En octobre 2011, un article signé par Hamilton Nolan sur Gawker dévoile le « plan marketing véreux » [Nolan 2011] qui aurait cours dans plusieurs médias — le Huffington Post et Business Insider sont notamment pointés du doigt. Le journaliste de Gawker affirme avoir été contacté par un intermédiaire d’une agence de marketing lui proposant une rétribution s’il inclut dans ses articles des liens vers des clients de l’agence. L’arrangement est présenté comme « mutuellement bénéfique » par l’agence, qui précise qu’elle serait prête à payer 130 $ pour un lien publié par Nolan sur Gawker — le tout se déroulant strictement à l’abri des regards de la rédaction, puisque l’agence suggère au journaliste de ne pas mentionner ce marché à son rédacteur en chef. Tant les médias impliqués que les entreprises citées comme clients ont par la suite nié avoir été en contact avec cette agence ou avoir conclu des marchés de ce type [Nolan 2011, Moos 2011a]. L’affaire est commentée par le chroniqueur de Gawker du point de vue de la morale et de l’éthique journalistique, de telles pratiques sont condamnables même si le journaliste comme l’annonceur peuvent y trouver un intérêt : « Une des caractéristiques basiques du journalisme est la suivante : son contenu n’est pas acheté et dirigé par un annonceur. (…) Quand un annonceur veut détruire l’inviolabilité fondamentale (ce sont des mots un peu bêtes et dramatiques, mais exacts) d’une production honnête contre de l’argent, c’est le boulot du journaliste de ne pas se laisser faire. Parce que, si nous cédons, l’annonceur gagne en visibilité et le journaliste gagne de l’argent, mais le lecteur perd. Et nous travaillons pour le lecteur. » [Nolan 2011].

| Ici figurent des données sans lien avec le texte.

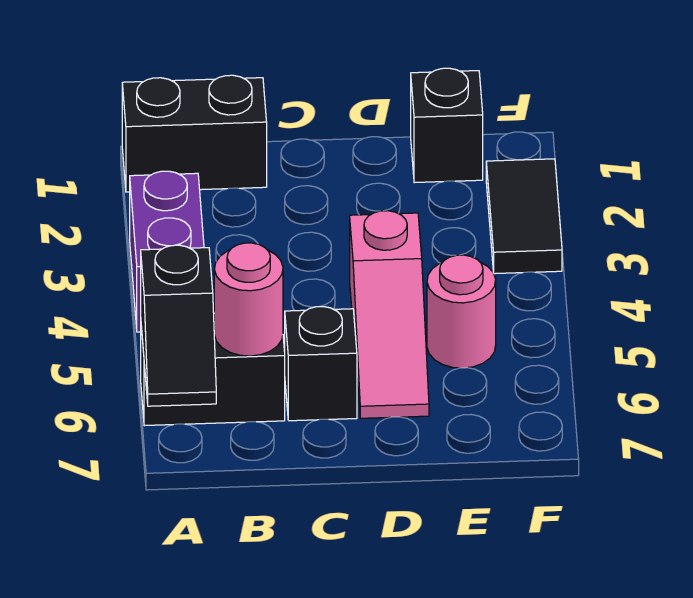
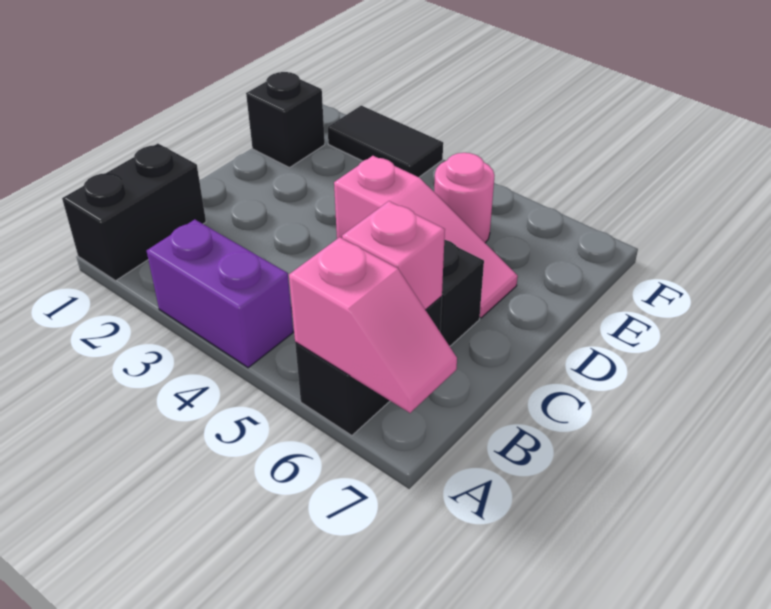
black 1x2 slope [141,245,216,406] -> pink 1x2 slope [289,237,457,413]
pink 1x1 round brick [214,243,283,356] -> pink 1x1 brick [342,201,445,310]

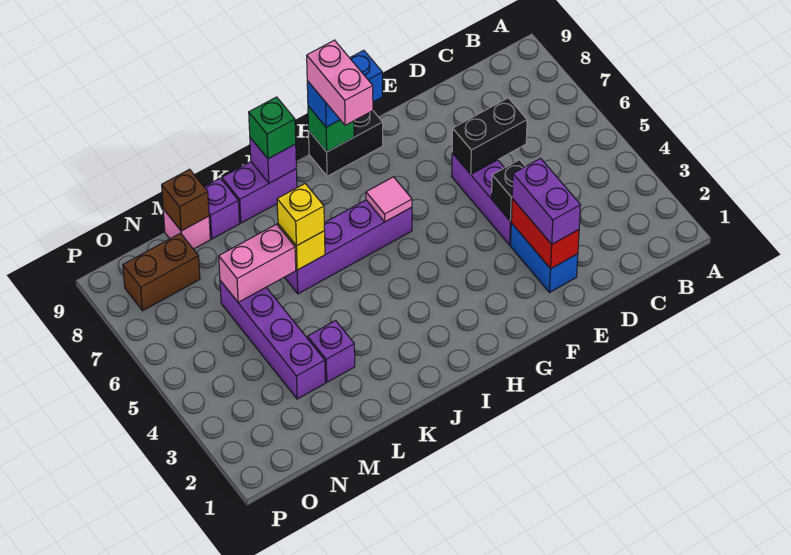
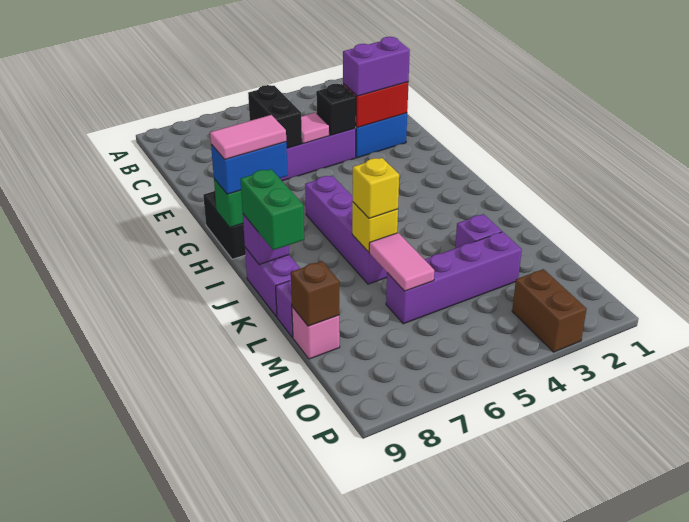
blue 1x2 brick [307,50,382,127] -> blue 1x2 brick turned to [211,142,288,194]
pink 1x1 tile [366,177,412,222] -> pink 1x1 tile moved to [301,113,329,144]
pink 1x2 brick [307,40,373,125] -> pink 1x2 tile [210,115,286,159]
green 1x1 brick [249,97,296,159] -> green 1x2 brick [240,169,304,250]
pink 1x2 brick [219,224,296,302] -> pink 1x2 tile [369,233,434,291]
brown 1x2 brick [123,233,200,311] -> brown 1x2 brick moved to [512,269,587,352]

En juxtaposant ces critiques, on voit se dessiner, en négatif, le contrat de communication du lien dans les contenus journalistiques : on s’attend à ce que le lien soit choisi pour son intérêt journalistique et non subordonné à des intérêts commerciaux, ou, selon les termes des éditeurs de la Columbia Journalism Review « c’est le jugement éditorial qui mène à la sélection des liens » [The Editors, 2009]. Ces conversations cherchent à affirmer l’autorité des journalistes sur la production de liens — là où les controverses détaillées ci-dessus ont mis en évidence comment d’autres intérêts peuvent agir sur le lien (optimisation pour les moteurs de recherche, reconnaissance de la circulation de l’information, conformité à des recommandations gouvernementales, lisibilité pour le lecteur…). Les positions morales et normatives défendues ici semblent donc singulièrement détachées de la trame complexe d’arguments pragmatiques qui se tisse par ailleurs.